Antigenicity identification of a novel recombinant multi-epitope antigen based on FlaA and UreB antigens of helicobacter pylori

Abstract

Background: Helicobacter pylori (H. pylori) is the main cause of stomach ulcers and gastric cancer. Hence, the diagnosis, treatment, and prevention of H. pylori infection can considerably reduce the fatality. Objectives: This study aimed to construct a dual-antigen protein by combining the antigenic regions of UreB and FlaA of H. pylori and determine its antigenicity as a promising vaccine and serodiagnosis candidate. Methods: The antigenic regions of FlaA and UreB were detected by immunological bioinformatics, amplified and joined together by polymerase chain reaction (PCR) with special primers containing linker sequences. Then, it was cloned into pET-32a and after expression and purification of the recombinant multi-epitope protein (rFlaA-UreB), its antigenicity was evaluated by immunoblotting using the sera of infected patients. Results: DNA sequencing and enzyme digestion analysis showed the rFlaA-UreB gene was successfully inserted into pET32a. The recombinant protein was produced and purified via affinity chromatography and its molecular weight was similar to what had been predicted.

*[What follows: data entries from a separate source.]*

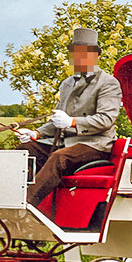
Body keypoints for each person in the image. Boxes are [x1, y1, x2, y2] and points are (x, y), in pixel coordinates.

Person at [16, 28, 123, 208]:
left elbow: (105, 120)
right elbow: (57, 119)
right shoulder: (67, 83)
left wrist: (72, 122)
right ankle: (10, 197)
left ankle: (27, 205)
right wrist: (36, 133)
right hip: (66, 142)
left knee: (60, 158)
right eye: (75, 53)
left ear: (94, 56)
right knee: (25, 150)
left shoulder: (108, 83)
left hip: (95, 144)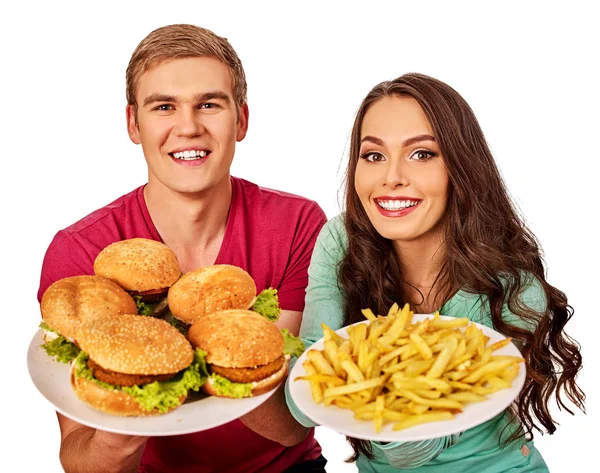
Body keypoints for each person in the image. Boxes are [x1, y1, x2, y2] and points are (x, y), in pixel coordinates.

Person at [37, 24, 328, 473]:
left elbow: (292, 427)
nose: (188, 127)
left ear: (242, 120)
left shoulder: (296, 225)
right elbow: (78, 457)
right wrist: (118, 434)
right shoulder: (81, 255)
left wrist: (214, 347)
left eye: (209, 104)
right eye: (164, 107)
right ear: (134, 123)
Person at [285, 73, 585, 472]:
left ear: (460, 167)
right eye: (373, 156)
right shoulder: (342, 240)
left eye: (422, 154)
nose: (391, 177)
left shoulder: (511, 287)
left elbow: (416, 452)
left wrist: (367, 390)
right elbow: (302, 402)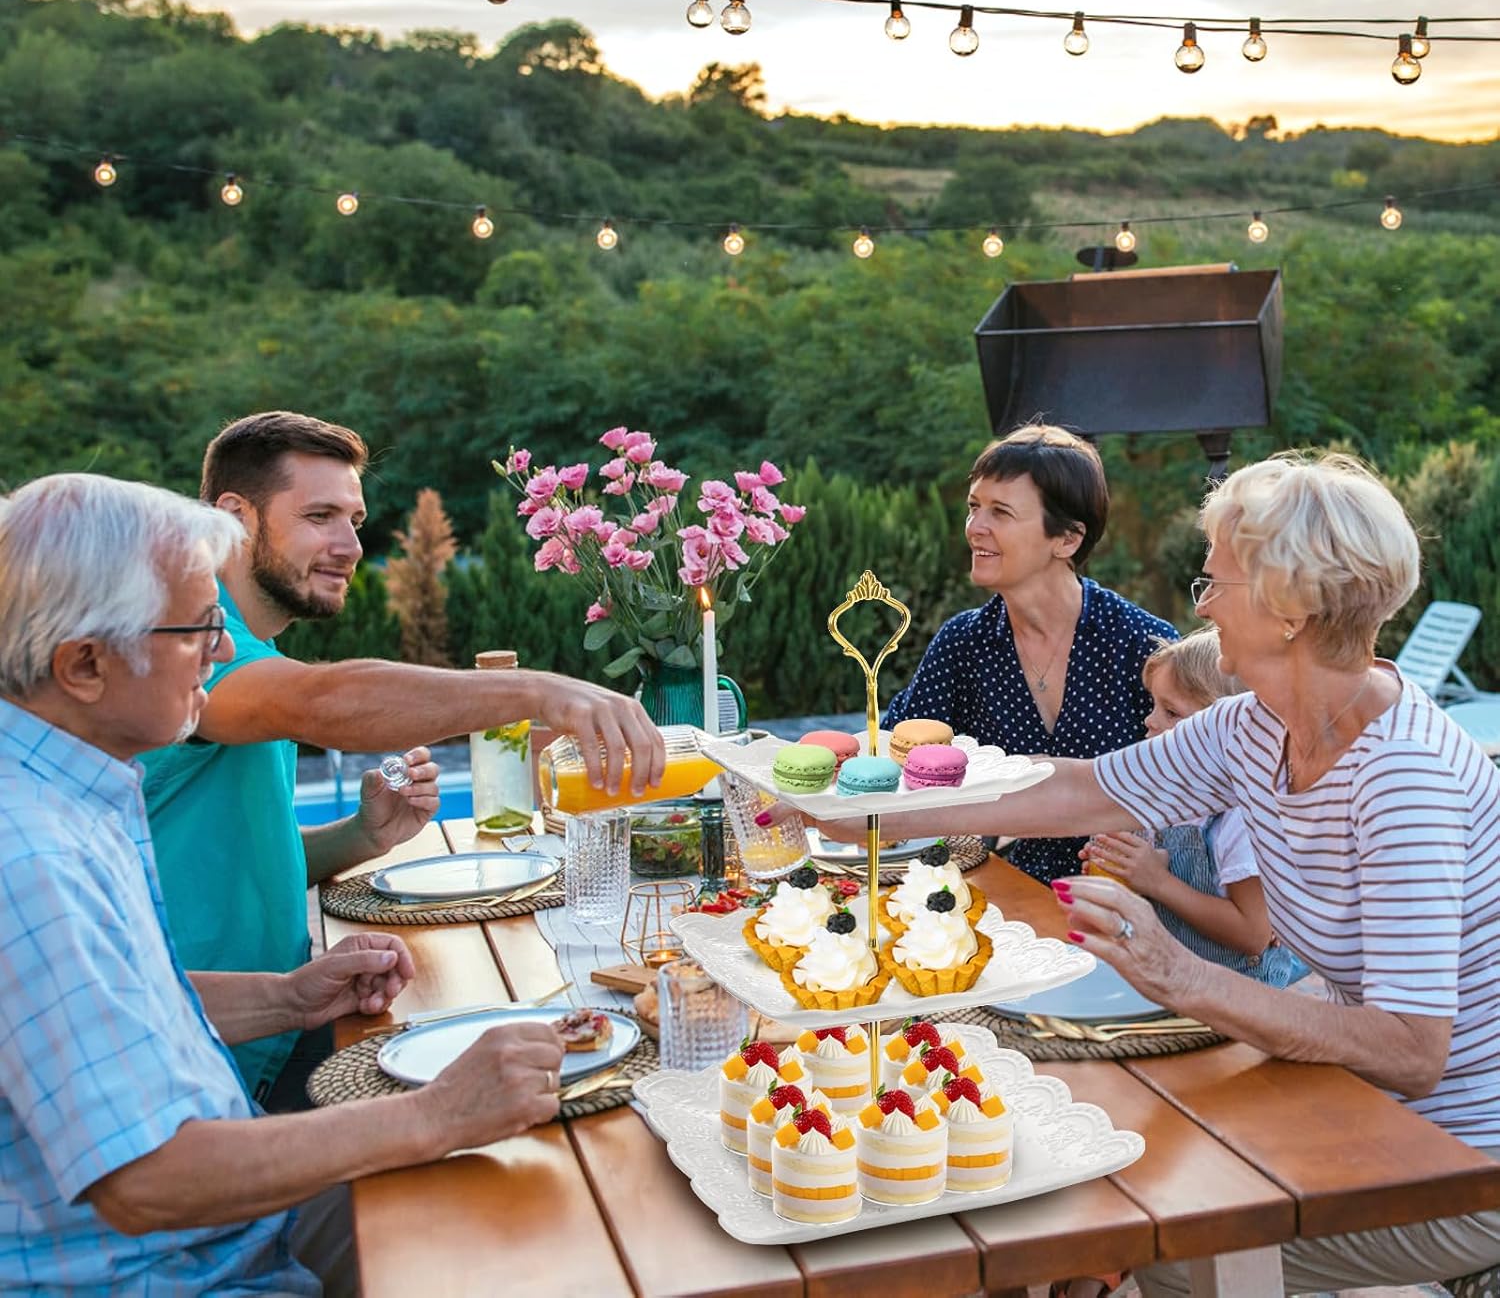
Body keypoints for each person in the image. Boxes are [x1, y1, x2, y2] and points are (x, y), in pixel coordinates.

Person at [792, 451, 1500, 1292]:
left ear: (1289, 610)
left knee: (1137, 1247)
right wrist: (863, 810)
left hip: (1456, 1159)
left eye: (1215, 583)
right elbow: (1081, 790)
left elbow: (1413, 1051)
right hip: (1355, 1103)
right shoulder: (1254, 725)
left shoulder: (1404, 777)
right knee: (1083, 1181)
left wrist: (1181, 975)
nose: (1199, 606)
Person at [0, 472, 567, 1295]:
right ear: (84, 664)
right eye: (200, 628)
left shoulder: (67, 791)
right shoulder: (31, 856)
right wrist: (435, 1114)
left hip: (232, 1230)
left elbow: (108, 1006)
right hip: (183, 1269)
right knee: (545, 1237)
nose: (224, 649)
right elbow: (147, 1179)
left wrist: (288, 999)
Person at [140, 410, 665, 1106]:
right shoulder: (185, 647)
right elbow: (324, 701)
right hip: (198, 1072)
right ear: (235, 518)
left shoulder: (246, 649)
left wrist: (361, 836)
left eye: (354, 520)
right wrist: (539, 692)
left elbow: (229, 854)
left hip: (278, 1028)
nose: (350, 546)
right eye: (320, 516)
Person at [881, 423, 1176, 883]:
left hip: (1129, 901)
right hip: (1009, 892)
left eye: (1000, 512)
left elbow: (1196, 796)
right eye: (974, 507)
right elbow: (893, 755)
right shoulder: (964, 644)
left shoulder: (1144, 645)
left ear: (1067, 539)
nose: (975, 528)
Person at [1080, 628, 1305, 988]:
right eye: (1154, 705)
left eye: (1171, 712)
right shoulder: (1161, 792)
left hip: (1236, 994)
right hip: (1170, 978)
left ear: (1226, 726)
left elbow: (1253, 934)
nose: (1150, 720)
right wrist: (1120, 871)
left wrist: (1158, 881)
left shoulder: (1241, 816)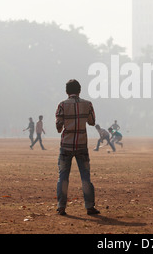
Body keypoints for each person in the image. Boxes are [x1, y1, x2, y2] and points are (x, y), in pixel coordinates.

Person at [55, 79, 100, 216]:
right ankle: (89, 207)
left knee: (63, 177)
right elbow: (92, 122)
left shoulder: (62, 105)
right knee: (85, 177)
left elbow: (58, 127)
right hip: (81, 145)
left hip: (66, 145)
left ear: (67, 91)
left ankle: (61, 207)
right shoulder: (88, 104)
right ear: (79, 90)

Moreover, data indicated that rFlaA-UreB was recognized by all patients’ sera and its sensitivity and specificity were high. Conclusions: Although the developed recombinant multi-epitope protein was very smaller and lighter than the natural forms of these two critical antigens, they all had close antigenic properties. Therefore, this recombinant protein can be an important antigen in the diagnosis and vaccination against H. pylori.